The “Know your Neighbour” was part of the manifesto of Trinity College Dublin Students’ Union (TCDSU) President-elect, Kevin Keane. The initiative seeks to build community by creating networks in areas that are densely populated by students, such as Phibsborough and Rathmines. Speaking to The University Times, Keane states that the plan will especially benefit international students and first years who are not in Halls. However, he stresses that all students stand to gain, noting fourth-year friends of his who live in areas like Phibsborough and yet don’t know the students living nearby.

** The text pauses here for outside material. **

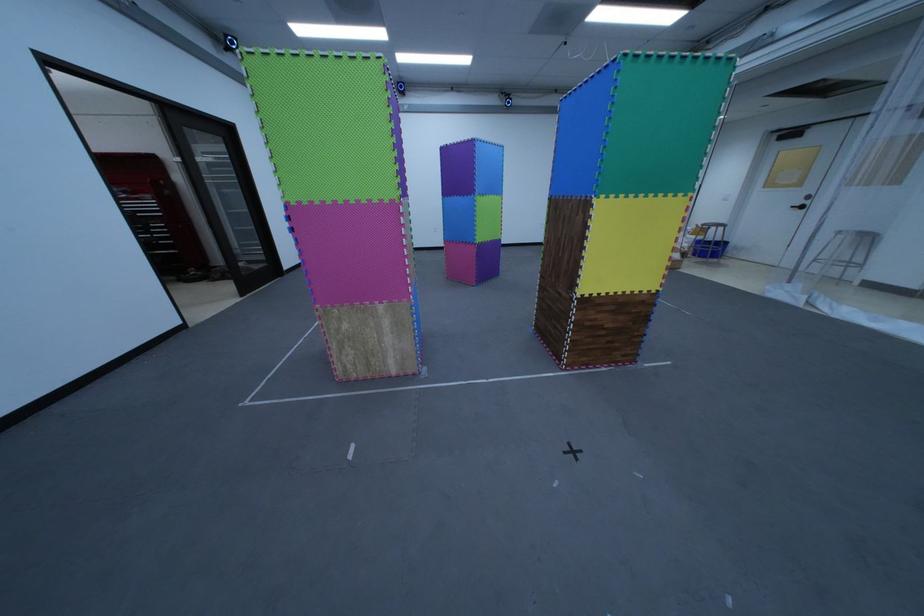
Where is `stool sitting surface`? stool sitting surface is located at coordinates (857, 233).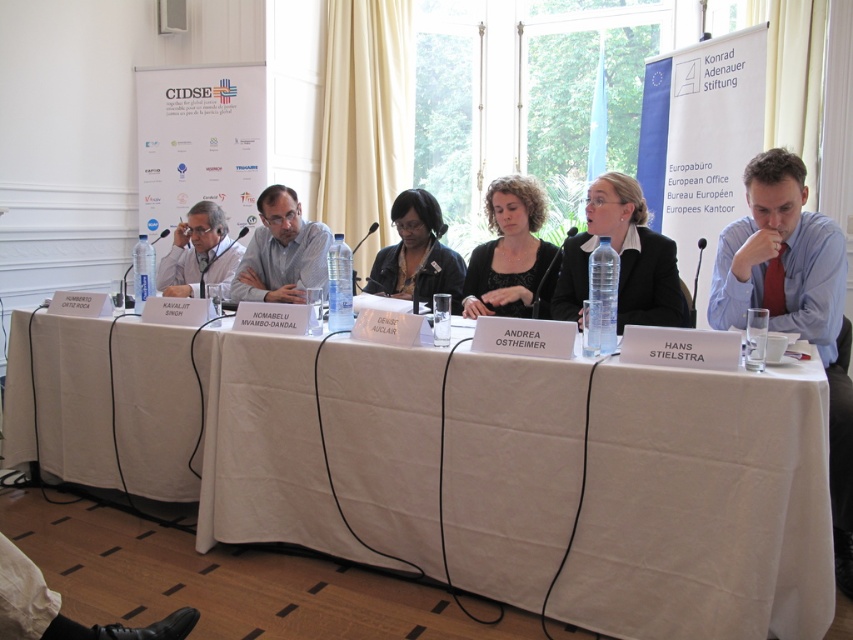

Through the plan, Keane will aim to build those potential alliances and to increase the feeling of community among Trinity students living in Dublin.
When asked how the plan will get off the ground, he explains that for each area “a Facebook group will be set-up” and that TCDSU “will organise an event at the start of the year”. The events will serve as mixers to introduce people to fellow students living nearby, helping them get to know faces they otherwise might have walked past. In this endeavour, Keane expects to collaborate with newly elected Ents Officer, Jonah Craig, seeing Ents as “a great way to bridge divides and build community”. Certainly, most people find it easier to socialise over the shared experience of music, a common feature of Ents’ events. Indeed, Keane foresees his involvement as being primarily focused on this initial stage. He states that once people get to know each other, the networks should be “largely self-fulfilling”.
For many students, this might be what a student union should be for – helping its members connect with and support each other
His vision for the scheme is one of practical benefits, such as “sharing a taxi home or calling in for a glass of milk”. For many students, this might be what a student union should be for – helping its members connect with and support each other. Given that the union is sometimes seen as detached, these steps should help connect it to its members by giving them real improvements that benefit their student experience. Most important to this initiative, however, is the potential to reduce the isolation that many students endure at some point in their college life. Consider the case of a first year TSM student who has moved to Dublin to study. They are unlikely to know many local residents, if any. Their individual timetables means that their lunch hours will be different to many of their classmates, making it harder to organise lunch together. Trinity, being a far larger institution than secondary schools, is also more impersonal. As such, many students are just getting settled at the start of term, and then find themselves anxious and isolated after the initial friend-making weeks have passed.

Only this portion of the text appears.